Studien zeigen immer wieder: Sportvereine sind die wichtigste Institution für gesellschaftlichen Zusammenhalt in Deutschland. Welche Rolle spielen Vereine und ihre Sportstätten Deiner Meinung nach, um Menschen aus unterschiedlichen Generationen, Kulturen und sozialen Schichten zusammenzubringen?
In unseren Sportanlagen kommen tagtäglich viele Menschen unterschiedlichen Alters, aus verschiedenen Kulturen und aus allen möglichen sozialen Schichten zusammen. Das schafft Begegnungen, sorgt für einen Austausch und ein gemeinsames Miteinander. Damit das funktioniert wird Verständnis, ein respektvoller Umgang oder auch gegenseitige Unterstützung verlangt. All das ist für den Zusammenhalt in unserer Gesellschaft wichtiger denn je und all das erleben wir jeden Tag in den Vereinssportanlagen.

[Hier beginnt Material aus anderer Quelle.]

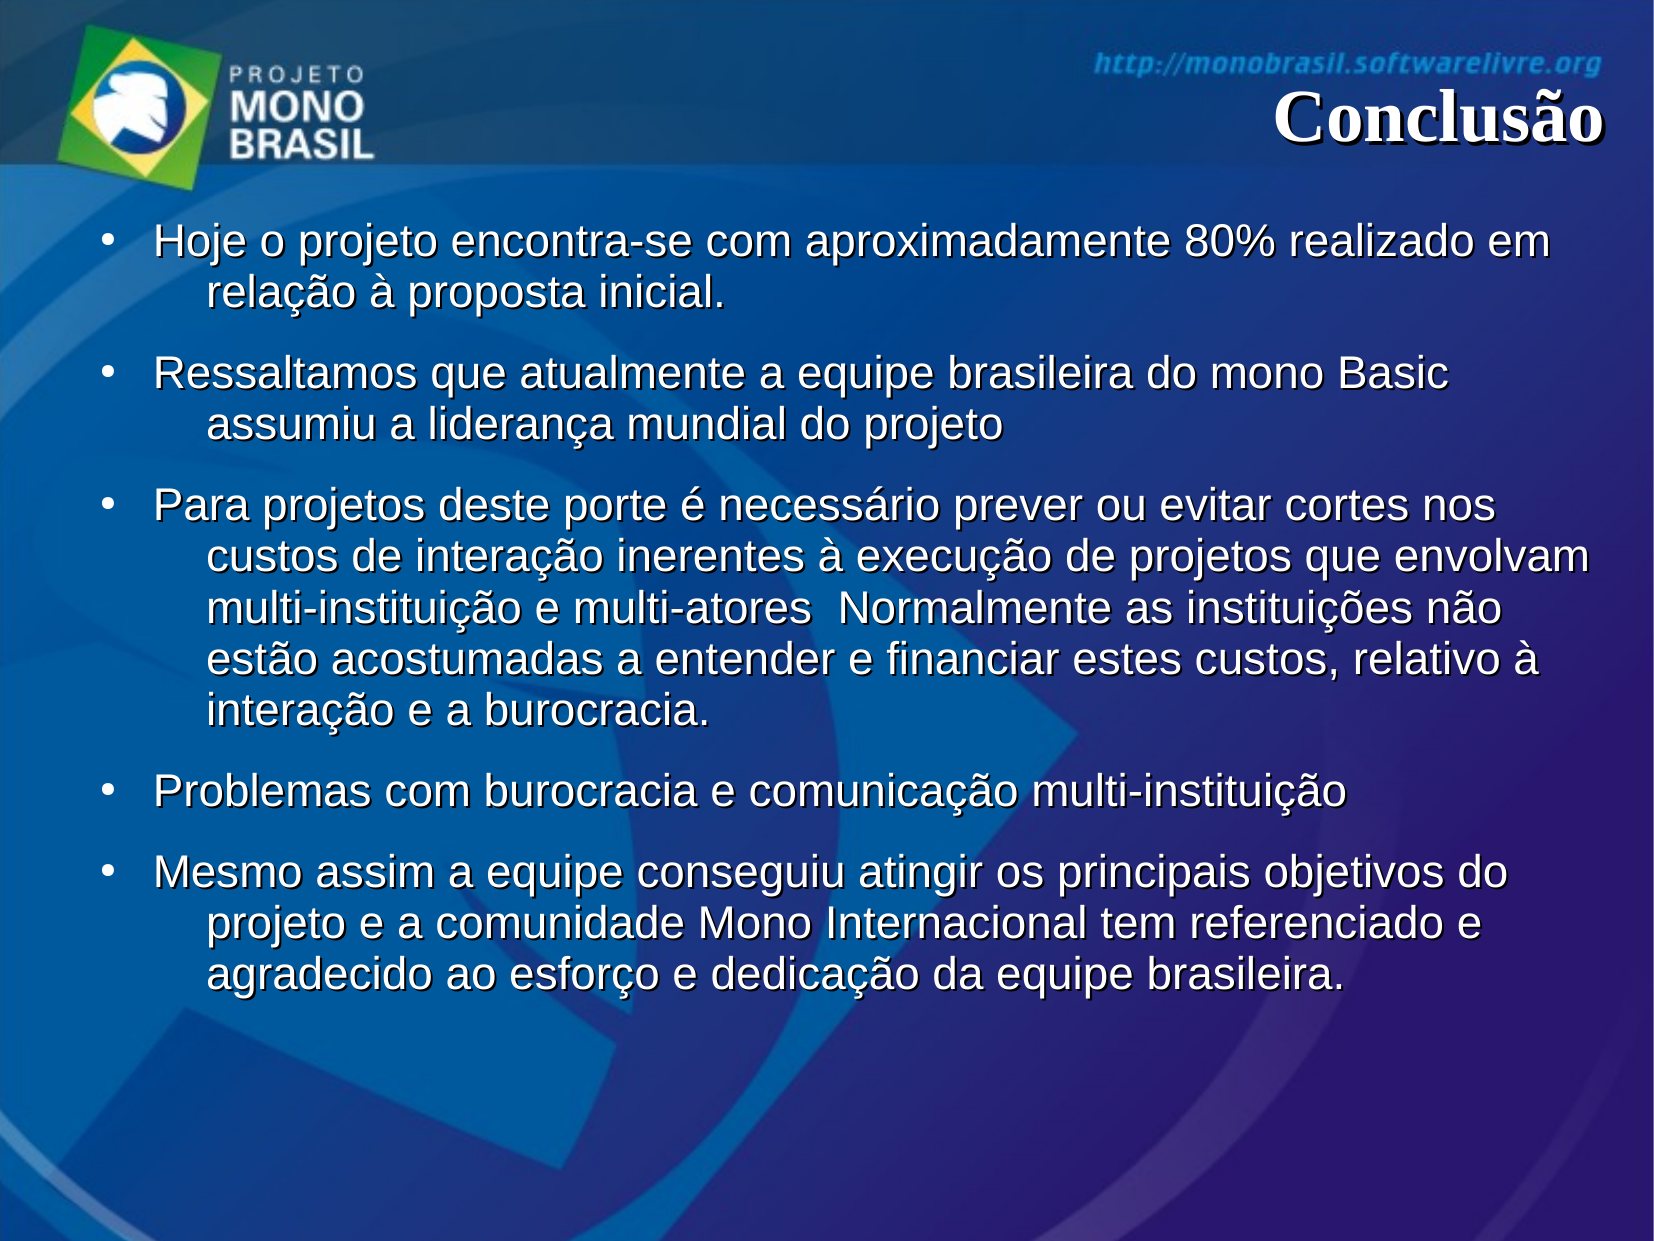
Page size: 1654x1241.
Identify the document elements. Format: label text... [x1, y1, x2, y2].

list Hoje o projeto encontra-se com aproximadamente 80% realizado em relação à proposta inicial. Ressaltamos que atualmente a equipe brasileira do mono Basic assumiu a liderança mundial do projeto Para projetos deste porte é necessário prever ou evitar cortes nos custos de interação inerentes à execução de projetos que envolvam multi-instituição e multi-atores Normalmente as instituições não estão acostumadas a entender e financiar estes custos, relativo à interação e a burocracia. Problemas com burocracia e comunicação multi-instituição Mesmo assim a equipe conseguiu atingir os principais objetivos do projeto e a comunidade Mono Internacional tem referenciado e agradecido ao esforço e dedicação da equipe brasileira. [64, 215, 1627, 1018]
picture [0, 0, 1654, 1241]
title Conclusão [222, 43, 1606, 191]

Wenn Du eine Wunschliste für die Sportstätten der Zukunft hättest - was stünde ganz oben?
Ich bin überzeugt, dass wir die Auswirkungen des Klimawandels auf unsere Sportanlagen noch erheblich unterschätzen. Solange diese nicht klimaneutral betrieben werden, tragen sie aber auch negativ zu dieser Entwicklung bei. Daher würde ich mir einen sehr schnellen Umbau unserer Anlagen hin zur Klimaneutralität wünschen. Gleichzeit sollten diese auf die sich verändernden Umweltbedingungen angepasst werden.
Zum Verein
Die Sportvereinigung Feuerbach ist der größte Breitensportverein im Stuttgarter Norden mit ca. 6.500 Mitgliedern in 18 Abteilungen und verschiedenen Fachbereichen. Auf dem 13 Hektar großen Vereinsgelände mit sechs Fußballplätzen, vereinseigner Sporthalle, Bewegungs- und Gesundheitszentrum einem Funktionsgebäude und diversen weiteren Anlagen. Seit einem Jahr ist die Sportvereinigung Feuerbach zudem als Träger im Ganztag aktiv.